**WHAT YOU NEED TO DO**
A. Please say whether each statement agrees with the post below on converting monthly data to quarterly data. Answer yes or no for each, with the deciding words from the post quoted exactly.
(i) The zoo approach assumes quarters that end in Feb, May, Aug and Nov.
(ii) The dummy data frame covers 365 days.
(iii) In the quoted reply, the quarter factor lists Winter as its first level.
B. Proceed with the post below on converting monthly data to quarterly data, picking up from where it stops.

**ARTICLE**
▽
[R] Converting monthly data to quarterly data

Gabor Grothendieck ggrothendieck at gmail.com
Tue Aug 19 13:35:31 CEST 2008


Another possibility is to use the yearmon and yearqtr classes in the
zoo package.  Assuming quarters end in Feb, May, Aug and Nov
we have (using dat from the prior post):

> library(zoo)
> z <- zoo(dat$price, dat$date)
> aggregate(z, as.yearqtr(as.yearmon(time(z)) + 1/12), mean)
 2008 Q1  2008 Q2  2008 Q3  2008 Q4  2009 Q1  2009 Q2
 5.19913 21.86151 26.06295 29.68677 41.92547 48.10799

or to use calendar quarters its just:

aggregate(z, as.yearqtr, mean)

In the zoo package see ?zoo, ?aggregate.zoo, ?yearqtr, ?yearmon
and the three zoo vignettes.

On Mon, Aug 18, 2008 at 2:38 PM, Gavin <gavin.simpson at ucl.ac.uk> wrote:
> On Mon, 2008-08-18 at 14:31 +0100, Denise Xifara wrote:
>> Thank you very much Stephen, but how will aggregate deal with months that
>> fall outside annual quarters? eg, one extra month at the end of the dataset?
>
> [Without your data I'm kind of guessing at the exact format and problem,
> but the example below shows one way to deal with quarters that span
> years so should be adaptable to your problem. You also have a different
> idea of quarters to my ecological one...]
>
> ## first some dummy data
> set.seed(12345)
> dat <- data.frame(price = cumsum(rnorm(450)),
>                  date = seq(from = as.Date("2008-01-01"),
>                             length = 450, by = "days"))
>
> ## get the months of observations
> dat$month <- factor(format(dat$date, format = "%b"), levels = month.abb)
>
> ## and then format this for the quarters
> dat$quarter <- character(length = NROW(dat))
> ## I'm sure these 4 steps can be simplified but just
> ## how escapes me at the moment
> dat$quarter[dat$month %in% month.abb[c(12,1,2)]] <- "Winter"
> dat$quarter[dat$month %in% month.abb[c(3:5)]] <- "Spring"
> dat$quarter[dat$month %in% month.abb[c(6:8)]] <- "Summer"
> dat$quarter[dat$month %in% month.abb[c(9:11)]] <- "Autumn"
> dat$quarter <- factor(dat$quarter,
>                      levels = c("Spring","Summer","Autumn","Winter"))
>
> ## look at the fruits of our labour
> head(dat)
>
> ## create period
> runs <- rle(as.numeric(dat$quarter))$lengths
> dat$period <- factor(rep(seq_along(runs), times = runs))
>
> ## aggregate
> with(dat, aggregate(price, list(quarter = quarter, period = period),
>                    FUN = mean))
△
**DATA SECTION**
▽
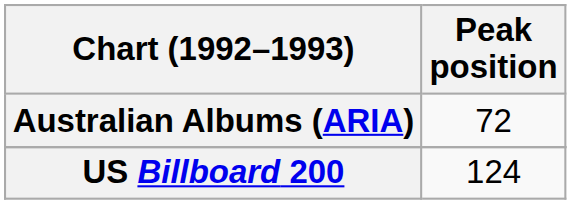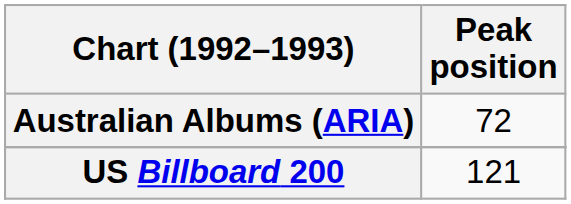US Billboard 200 | Peak position: 124 -> 121
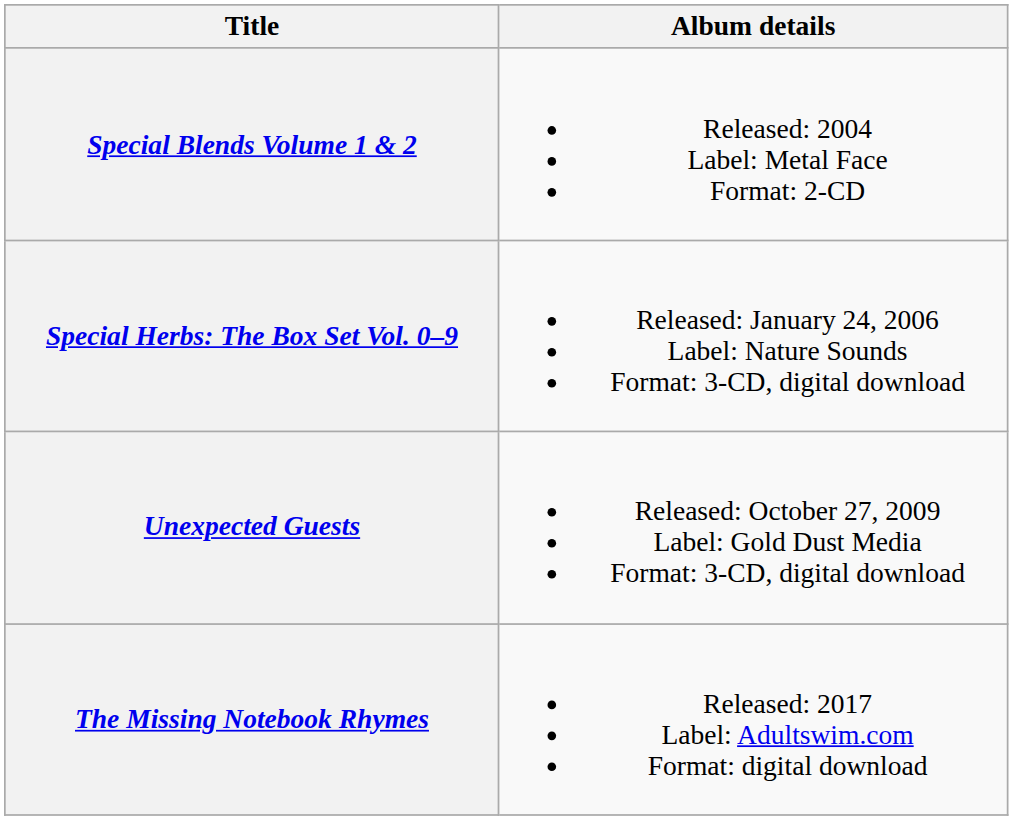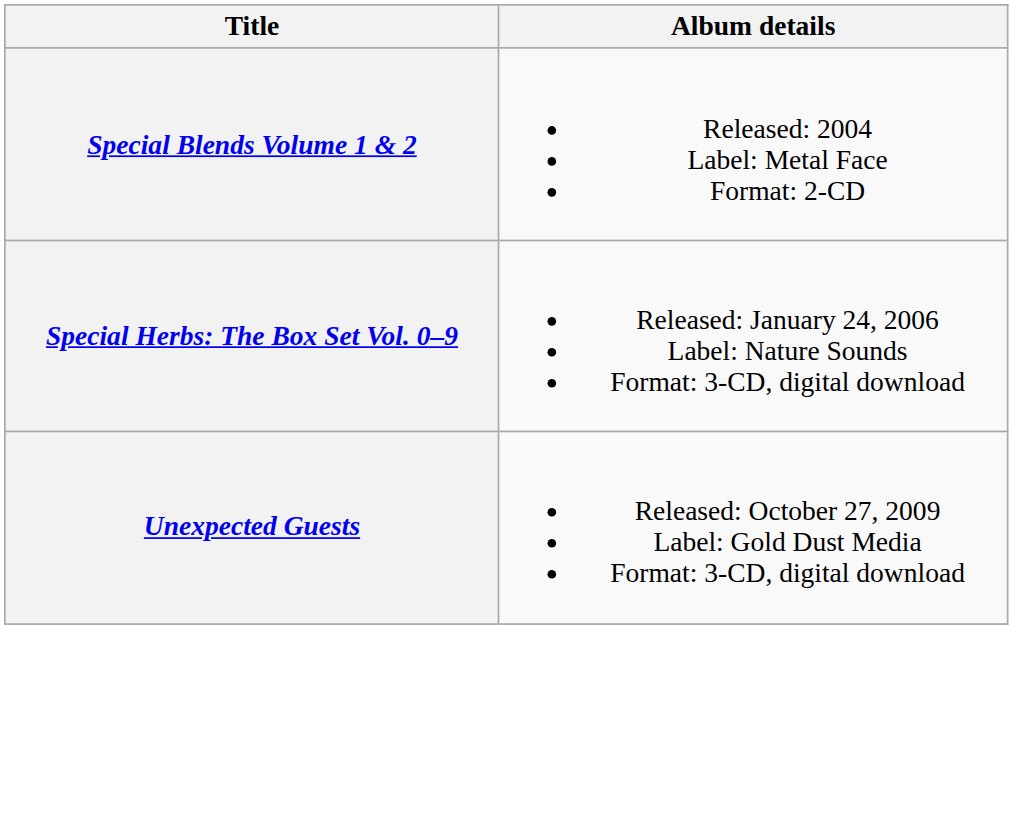- row: The Missing Notebook Rhymes | Released: 2017 Label: Adultswim.com Format: digital download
△
**RESPONSES IN ORDER**
A.
(i) Yes: "Assuming quarters end in Feb, May, Aug and Nov"
(ii) No: "length = 450, by = "days""
(iii) No: "levels = c("Spring","Summer","Autumn","Winter")"

B.
>
> I use the rle() function (run length encoding) calculate the number of
> observations where the 'quarter' remains the same:
>
>> rle(as.numeric(dat$quarter))
> Run Length Encoding
>  lengths: int [1:6] 60 92 92 91 90 25
>  values : num [1:6] 4 1 2 3 4 1
>
> The 'values' here are the numeric representation of the quarter factor.
> The most interesting for us is the second 4 - this is the winter 2008/9.
> I use the lengths to replicate a period number (1,2,...,n) the correct
> number of times. Now we have the period correctly calculated, we just
> aggregate by quarter and period to give the averages you want.
>
> If you are working on months 1-3 as quarter 1, 4-6 as quarter 2 etc,
> then it is much easier, just aggregate by quarter and year:
>
> ## copy the data above
> dat2 <- dat
> ## change meaning of quarter
> dat2$quarter <- character(length = NROW(dat2))
> dat2$quarter[dat2$month %in% month.abb[c(1:3)]] <- "Q1"
> dat2$quarter[dat2$month %in% month.abb[c(4:6)]] <- "Q2"
> dat2$quarter[dat2$month %in% month.abb[c(7:9)]] <- "Q3"
> dat2$quarter[dat2$month %in% month.abb[c(10:12)]] <- "Q4"
> dat2$quarter <- factor(dat2$quarter, levels = c("Q1","Q2","Q3","Q4"))
> ## year variable
> dat2$year <- factor(format(dat2$date, format = "%Y"))
>
> ## drop the first 40 days to simulate a late starting record
> ## and aggregate
> with(dat2[-(1:40), ], aggregate(price, list(quarter = quarter, year =
> year), FUN = mean))
>
> Which gives:
>  quarter year        x
> 1      Q1 2008 13.58644
> 2      Q2 2008 24.16523
> 3      Q3 2008 28.56004
> 4      Q4 2008 32.60900
> 5      Q1 2009 44.86594
>
> Do these examples help solve your problem?
>
> G
>>
>> 2008/8/18 stephen sefick <ssefick at gmail.com>
>>
>> > ?aggregate
>> > may do what you want
>> >
>> > On Mon, Aug 18, 2008 at 8:19 AM, Denise Xifara
>> > <dionysia-kiara.xifaras at st-hildas.ox.ac.uk> wrote:
>> > > Dear R users,
>> > >
>> > > I have a dataframe where column is has countries, column 2 is dates
>> > > (monthly) for each countrly, the next 10 columns are my factors where I
>> > have
>> > > measurements for each country and  for each date.  I have attached a
>> > sample
>> > > of the data in csv format with the data for 3 countries.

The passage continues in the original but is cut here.